Retype exactly, and only, the lines from the one that contains "(at 131.5372 107.0174 180)" through the final line of the entries.

Listed entries section start

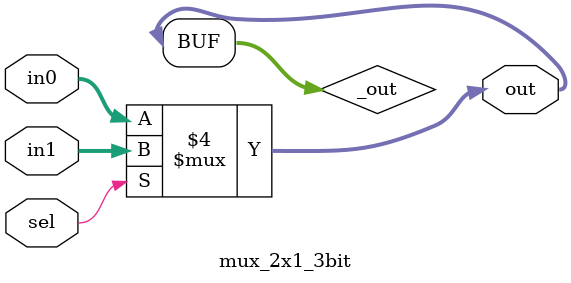
<source format=v>
module mux_2x1_3bit(
    input wire [2:0] in0,
    input wire [2:0] in1,
    input wire  sel,
    output wire [2:0] out
);
reg [2:0] _out;
always @(*) begin
    if (sel == 1'b0)
        _out = in0;
    else
        _out = in1;
end
assign out = _out;
endmodule
</source>
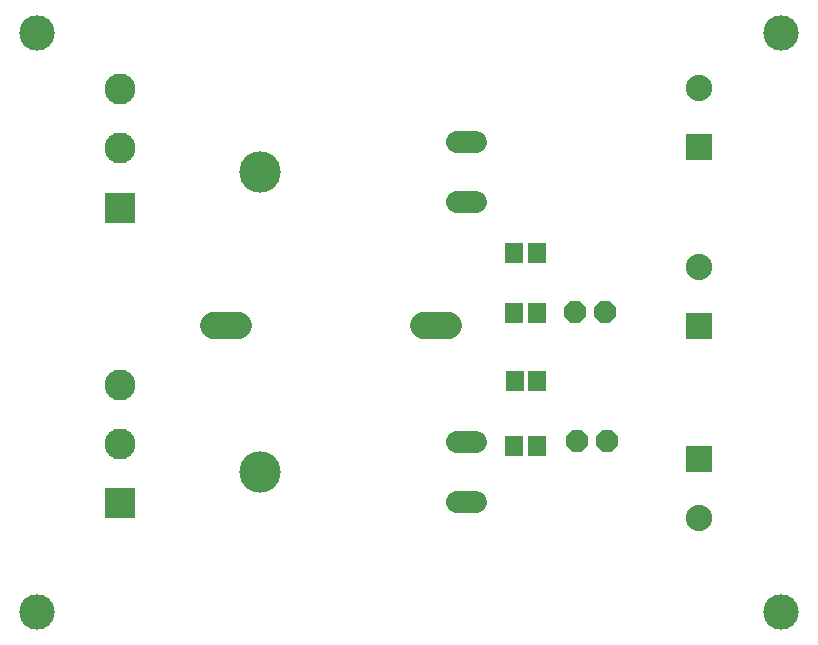
<source format=gts>
G75*
G70*
%OFA0B0*%
%FSLAX24Y24*%
%IPPOS*%
%LPD*%
%AMOC8*
5,1,8,0,0,1.08239X$1,22.5*
%
%ADD10C,0.1182*%
%ADD11R,0.0880X0.0880*%
%ADD12C,0.0880*%
%ADD13R,0.1030X0.1030*%
%ADD14C,0.1030*%
%ADD15C,0.0740*%
%ADD16C,0.1380*%
%ADD17R,0.0592X0.0671*%
%ADD18OC8,0.0740*%
%ADD19C,0.0905*%
D10*
X001440Y001420D03*
X001440Y020711D03*
X026243Y020711D03*
X026243Y001420D03*
D11*
X023487Y006530D03*
X023487Y010951D03*
X023487Y016904D03*
D12*
X023487Y018873D03*
X023487Y012920D03*
X023487Y004562D03*
D13*
X004196Y005054D03*
X004196Y014900D03*
D14*
X004196Y016869D03*
X004196Y018837D03*
X004196Y008991D03*
X004196Y007022D03*
D15*
X015421Y007093D02*
X016081Y007093D01*
X016081Y005093D02*
X015421Y005093D01*
X015421Y015093D02*
X016081Y015093D01*
X016081Y017093D02*
X015421Y017093D01*
D16*
X008851Y016093D03*
X008851Y006093D03*
D17*
X017349Y006963D03*
X018097Y006963D03*
X018105Y009117D03*
X017357Y009117D03*
X017349Y011369D03*
X018097Y011369D03*
X018086Y013377D03*
X017337Y013377D03*
D18*
X019365Y011420D03*
X020365Y011420D03*
X020444Y007113D03*
X019444Y007113D03*
D19*
X015132Y010995D02*
X014307Y010995D01*
X008132Y010995D02*
X007307Y010995D01*
M02*

</source>
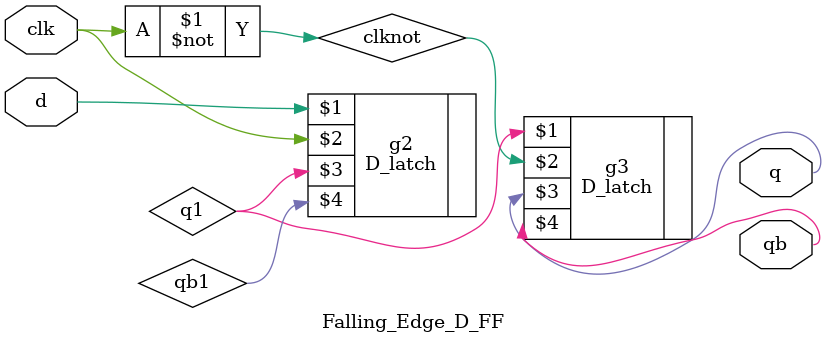
<source format=v>
`timescale 1ns / 1ps
module Falling_Edge_D_FF(d,clk,q,qb);

input d, clk;
output q, qb;

wire clknot, q1, qb1;

not g1 (clknot, clk);

D_latch g2 (d, clk, q1, qb1);
D_latch g3 (q1, clknot, q, qb);
   
endmodule

</source>
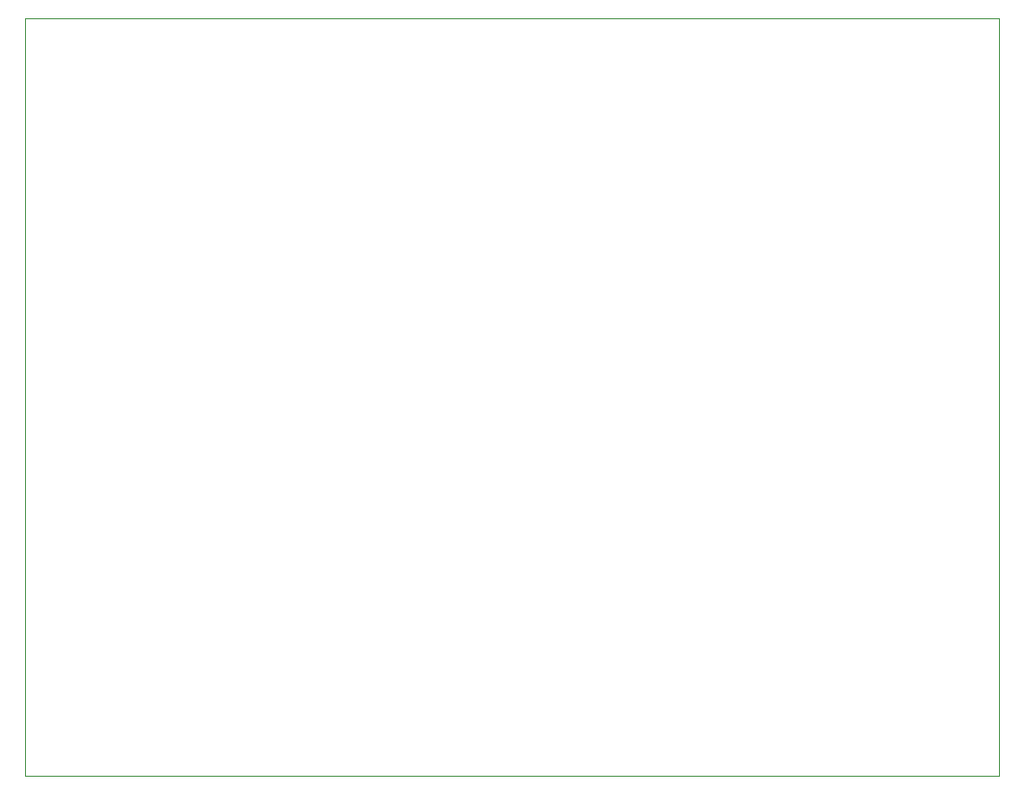
<source format=gbr>
%TF.GenerationSoftware,KiCad,Pcbnew,8.0.5*%
%TF.CreationDate,2025-02-18T21:33:55-07:00*%
%TF.ProjectId,nespad,6e657370-6164-42e6-9b69-6361645f7063,rev?*%
%TF.SameCoordinates,Original*%
%TF.FileFunction,Profile,NP*%
%FSLAX46Y46*%
G04 Gerber Fmt 4.6, Leading zero omitted, Abs format (unit mm)*
G04 Created by KiCad (PCBNEW 8.0.5) date 2025-02-18 21:33:55*
%MOMM*%
%LPD*%
G01*
G04 APERTURE LIST*
%TA.AperFunction,Profile*%
%ADD10C,0.050000*%
%TD*%
G04 APERTURE END LIST*
D10*
X83802500Y-65872500D02*
X169527500Y-65872500D01*
X169527500Y-132547500D01*
X83802500Y-132547500D01*
X83802500Y-65872500D01*
M02*

</source>
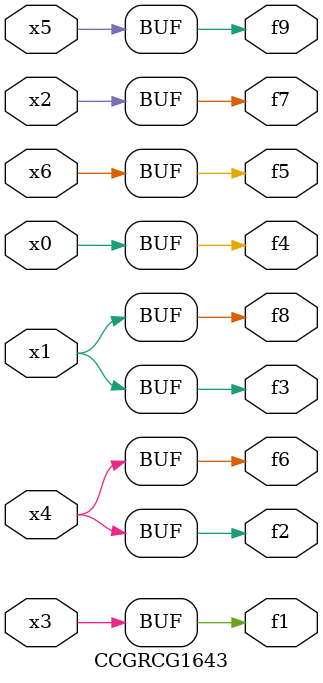
<source format=v>
module CCGRCG1643(
	input x0, x1, x2, x3, x4, x5, x6,
	output f1, f2, f3, f4, f5, f6, f7, f8, f9
);
	assign f1 = x3;
	assign f2 = x4;
	assign f3 = x1;
	assign f4 = x0;
	assign f5 = x6;
	assign f6 = x4;
	assign f7 = x2;
	assign f8 = x1;
	assign f9 = x5;
endmodule

</source>
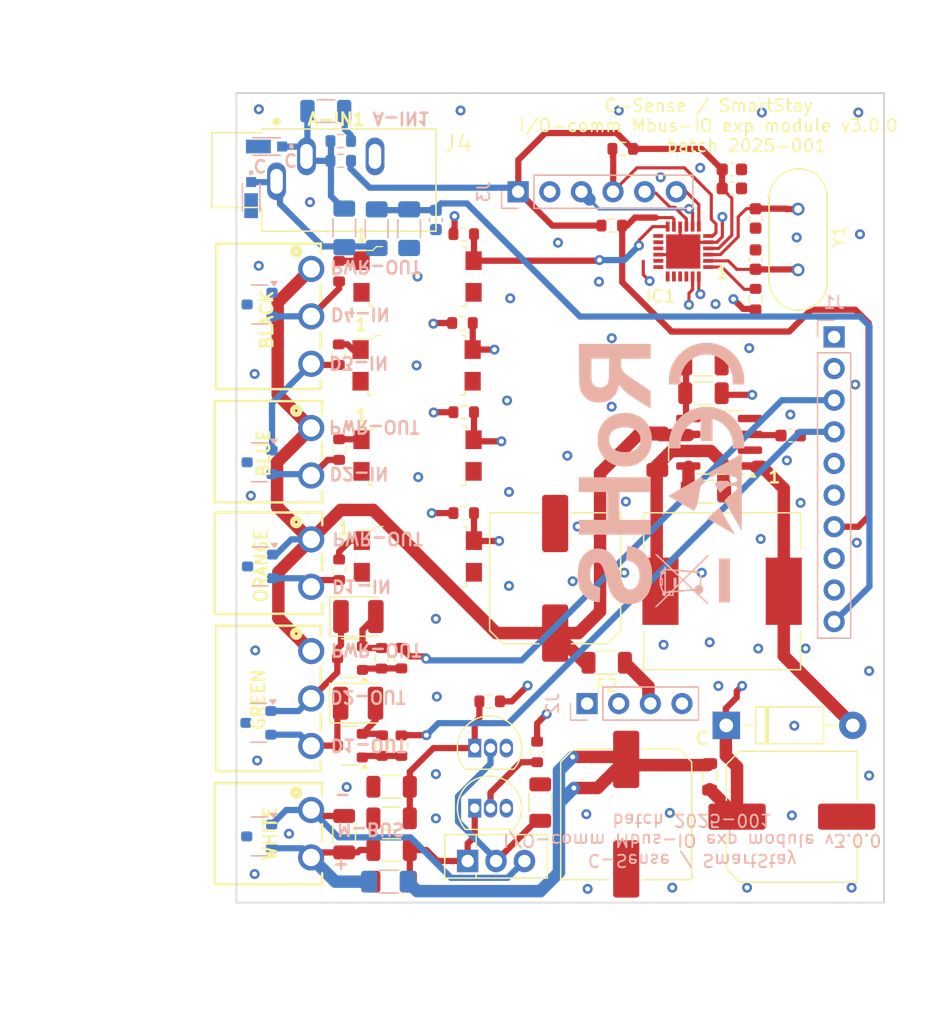
<source format=kicad_pcb>
(kicad_pcb
	(version 20241229)
	(generator "pcbnew")
	(generator_version "9.0")
	(general
		(thickness 1.6)
		(legacy_teardrops no)
	)
	(paper "A4")
	(layers
		(0 "F.Cu" signal)
		(4 "In1.Cu" signal)
		(6 "In2.Cu" signal)
		(2 "B.Cu" signal)
		(9 "F.Adhes" user "F.Adhesive")
		(11 "B.Adhes" user "B.Adhesive")
		(13 "F.Paste" user)
		(15 "B.Paste" user)
		(5 "F.SilkS" user "F.Silkscreen")
		(7 "B.SilkS" user "B.Silkscreen")
		(1 "F.Mask" user)
		(3 "B.Mask" user)
		(17 "Dwgs.User" user "User.Drawings")
		(19 "Cmts.User" user "User.Comments")
		(21 "Eco1.User" user "User.Eco1")
		(23 "Eco2.User" user "User.Eco2")
		(25 "Edge.Cuts" user)
		(27 "Margin" user)
		(31 "F.CrtYd" user "F.Courtyard")
		(29 "B.CrtYd" user "B.Courtyard")
		(35 "F.Fab" user)
		(33 "B.Fab" user)
	)
	(setup
		(pad_to_mask_clearance 0)
		(allow_soldermask_bridges_in_footprints no)
		(tenting front back)
		(pcbplotparams
			(layerselection 0x00000000_00000000_5555555d_5755f5ff)
			(plot_on_all_layers_selection 0x00000000_00000000_00000000_00000000)
			(disableapertmacros no)
			(usegerberextensions no)
			(usegerberattributes yes)
			(usegerberadvancedattributes yes)
			(creategerberjobfile yes)
			(dashed_line_dash_ratio 12.000000)
			(dashed_line_gap_ratio 3.000000)
			(svgprecision 4)
			(plotframeref no)
			(mode 1)
			(useauxorigin no)
			(hpglpennumber 1)
			(hpglpenspeed 20)
			(hpglpendiameter 15.000000)
			(pdf_front_fp_property_popups yes)
			(pdf_back_fp_property_popups yes)
			(pdf_metadata yes)
			(pdf_single_document no)
			(dxfpolygonmode yes)
			(dxfimperialunits yes)
			(dxfusepcbnewfont yes)
			(psnegative no)
			(psa4output no)
			(plot_black_and_white yes)
			(sketchpadsonfab no)
			(plotpadnumbers no)
			(hidednponfab no)
			(sketchdnponfab yes)
			(crossoutdnponfab yes)
			(subtractmaskfromsilk no)
			(outputformat 1)
			(mirror no)
			(drillshape 0)
			(scaleselection 1)
			(outputdirectory "Fabrication v3.0.0/")
		)
	)
	(net 0 "")
	(net 1 "GND")
	(net 2 "Net-(D7-K)")
	(net 3 "Net-(U2-T_CAP)")
	(net 4 "Net-(IC1-XTAL1)")
	(net 5 "Net-(IC1-XTAL2)")
	(net 6 "/Master_PCB/dig_out_1/Output")
	(net 7 "Net-(D7-A)")
	(net 8 "/Master_PCB/SPI-UART/GPIO_4-N_DSR")
	(net 9 "/Master_PCB/SPI-UART/N_RTS")
	(net 10 "/Master_PCB/SPI-UART/GPIO_2")
	(net 11 "/Master_PCB/SPI-UART/GPIO_6-CD")
	(net 12 "/Master_PCB/SPI-UART/N_CTS")
	(net 13 "/Master_PCB/SPI-UART/GPIO_7-RI")
	(net 14 "/Master_PCB/SPI-UART/GPIO_3")
	(net 15 "/Master_PCB/SPI-UART/GPIO_1")
	(net 16 "/Master_PCB/SPI-UART/GPIO_5-N_DTR")
	(net 17 "unconnected-(D3-K-Pad1)")
	(net 18 "/Master_PCB/Digital2-In/DIGITAL_SIGNAL_IN")
	(net 19 "Net-(U2-I_SENSE)")
	(net 20 "Net-(Q1-G)")
	(net 21 "Net-(Q1602-G)")
	(net 22 "/Master_PCB/Digital4-In/DIGITAL_SIGNAL_IN")
	(net 23 "Net-(U2-DR_COLL)")
	(net 24 "Net-(U2-COMP)")
	(net 25 "/Master_PCB/Analog_ref_voltage")
	(net 26 "/Master_PCB/Analog_signal_in")
	(net 27 "Net-(R1701-Pad2)")
	(net 28 "/Master_PCB/SPI_UART_GPIO_0")
	(net 29 "/Master_PCB/Digital3-In/DIGITAL_SIGNAL_IN")
	(net 30 "/Master_PCB/3V8-32V_EXP")
	(net 31 "/Master_PCB/dig_out_2/Output")
	(net 32 "/Master_PCB/MP_Dig1_EXP")
	(net 33 "/Master_PCB/MP_Dig2_EXP")
	(net 34 "/Master_PCB/MP_Dig4_EXP")
	(net 35 "/Master_PCB/3V3_EXP")
	(net 36 "/Master_PCB/Analog_in_EXP")
	(net 37 "Net-(C2506-Pad1)")
	(net 38 "/Master_PCB/M-Bus/MBus+")
	(net 39 "/Master_PCB/M-Bus/MBus-")
	(net 40 "/Master_PCB/GPIO01(tX0)_EXP")
	(net 41 "/Master_PCB/GPIO03(rX0)_EXP")
	(net 42 "/Master_PCB/MP_Dig3_EXP")
	(net 43 "/Master_PCB/MOSI_EXP")
	(net 44 "/Master_PCB/CLK_EXP")
	(net 45 "/Master_PCB/SPI-UART/N_RST")
	(net 46 "/Master_PCB/Digital1-In/DIGITAL_SIGNAL_IN")
	(net 47 "/Master_PCB/MBUS_TX_SPI")
	(net 48 "/Master_PCB/MBUS_RX_SPI")
	(net 49 "/Master_PCB/MBUS_CS_EXP")
	(net 50 "/Master_PCB/MBUS_MISO_EXP")
	(net 51 "/Master_PCB/GPIO_35_EXP")
	(net 52 "/Master_PCB/GPIO12_EXP")
	(net 53 "/Master_PCB/GPIO02_EXP")
	(net 54 "Net-(Q2402-C)")
	(net 55 "Net-(Q2402-B)")
	(net 56 "Net-(Q2403-C)")
	(net 57 "Net-(Q2403-B)")
	(net 58 "Net-(R3-Pad2)")
	(net 59 "Net-(R5-Pad2)")
	(net 60 "Net-(R7-Pad2)")
	(net 61 "Net-(J2-Pin_3)")
	(footprint "Diode_THT:D_DO-41_SOD81_P10.16mm_Horizontal" (layer "F.Cu") (at 161.7472 112.4204))
	(footprint "Resistor_SMD:R_0603_1608Metric" (layer "F.Cu") (at 130.6576 99.9236 90))
	(footprint "Resistor_SMD:R_0603_1608Metric" (layer "F.Cu") (at 140.6652 95.377))
	(footprint "digikey-footprints:SMD-4_4.6x7.62mm_P2.54mm" (layer "F.Cu") (at 136.9822 98.8568))
	(footprint "Capacitor_SMD:C_Elec_10x10.2" (layer "F.Cu") (at 167.014 119.749))
	(footprint "Capacitor_SMD:C_Elec_10x10.2" (layer "F.Cu") (at 153.714 119.549 -90))
	(footprint "Inductor_SMD:L_0805_2012Metric" (layer "F.Cu") (at 160.414 116.549 90))
	(footprint "Capacitor_SMD:C_0603_1608Metric" (layer "F.Cu") (at 166.914 89.149))
	(footprint "Inductor_SMD:L_12x12mm_H8mm" (layer "F.Cu") (at 161.414 101.649))
	(footprint "Resistor_SMD:R_1206_3216Metric" (layer "F.Cu") (at 160.114 93.649))
	(footprint "Resistor_SMD:R_1206_3216Metric" (layer "F.Cu") (at 159.914 85.749))
	(footprint "Resistor_SMD:R_1206_3216Metric" (layer "F.Cu") (at 156.21 90.449 -90))
	(footprint "Resistor_SMD:R_1206_3216Metric" (layer "F.Cu") (at 159.914 83.449 180))
	(footprint "Capacitor_SMD:C_Elec_10x10.2" (layer "F.Cu") (at 148.0058 100.6094 90))
	(footprint "Capacitor_SMD:C_0603_1608Metric" (layer "F.Cu") (at 164.099 75.018 -90))
	(footprint "Capacitor_SMD:C_0603_1608Metric" (layer "F.Cu") (at 164.099 71.716 -90))
	(footprint "Capacitor_SMD:C_0603_1608Metric" (layer "F.Cu") (at 162.194 67.779 180))
	(footprint "Capacitor_SMD:C_0603_1608Metric" (layer "F.Cu") (at 162.194 69.303 180))
	(footprint "Resistor_SMD:R_0603_1608Metric" (layer "F.Cu") (at 164.099 78.193 -90))
	(footprint "Resistor_SMD:R_0603_1608Metric" (layer "F.Cu") (at 153.431 66.128))
	(footprint "Resistor_SMD:R_0603_1608Metric" (layer "F.Cu") (at 152.5524 72.2884))
	(footprint "I_Connect:691322310002" (layer "F.Cu") (at 128.412 121.119 -90))
	(footprint "I_Connect:691322310003" (layer "F.Cu") (at 128.4188 110.2614 -90))
	(footprint "I_Connect:691322310002" (layer "F.Cu") (at 128.4188 99.3902 -90))
	(footprint "Resistor_SMD:R_0603_1608Metric" (layer "F.Cu") (at 134.112 114.046 90))
	(footprint "Package_TO_SOT_THT:TO-92L_Inline" (layer "F.Cu") (at 141.548 119.068))
	(footprint "I_Connect:QFN50P400X400X100-25N" (layer "F.Cu") (at 158.2928 74.3712 180))
	(footprint "Resistor_SMD:R_0603_1608Metric" (layer "F.Cu") (at 140.5636 80.1116))
	(footprint "Resistor_SMD:R_1206_3216Metric" (layer "F.Cu") (at 134.874 117.348))
	(footprint "digikey-footprints:SMD-4_4.6x7.62mm_P2.54mm" (layer "F.Cu") (at 136.9568 76.3778))
	(footprint "I_Connect:SOT-23"
		(layer "F.Cu")
		(uuid "1fae08b1-22bd-4955-8206-78787f0b01c8")
		(at 131.5372 107.0174 180)
		(descr "SOT, 3 Pin (JEDEC TO-236 Var AB https://www.jedec.
... [446807 chars truncated]
</source>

Listed entries section end

• Worked solution:
		(at 131.5372 107.0174 180)
		(descr "SOT, 3 Pin (JEDEC TO-236 Var AB https://www.jedec.
... [446807 chars truncated]
</source>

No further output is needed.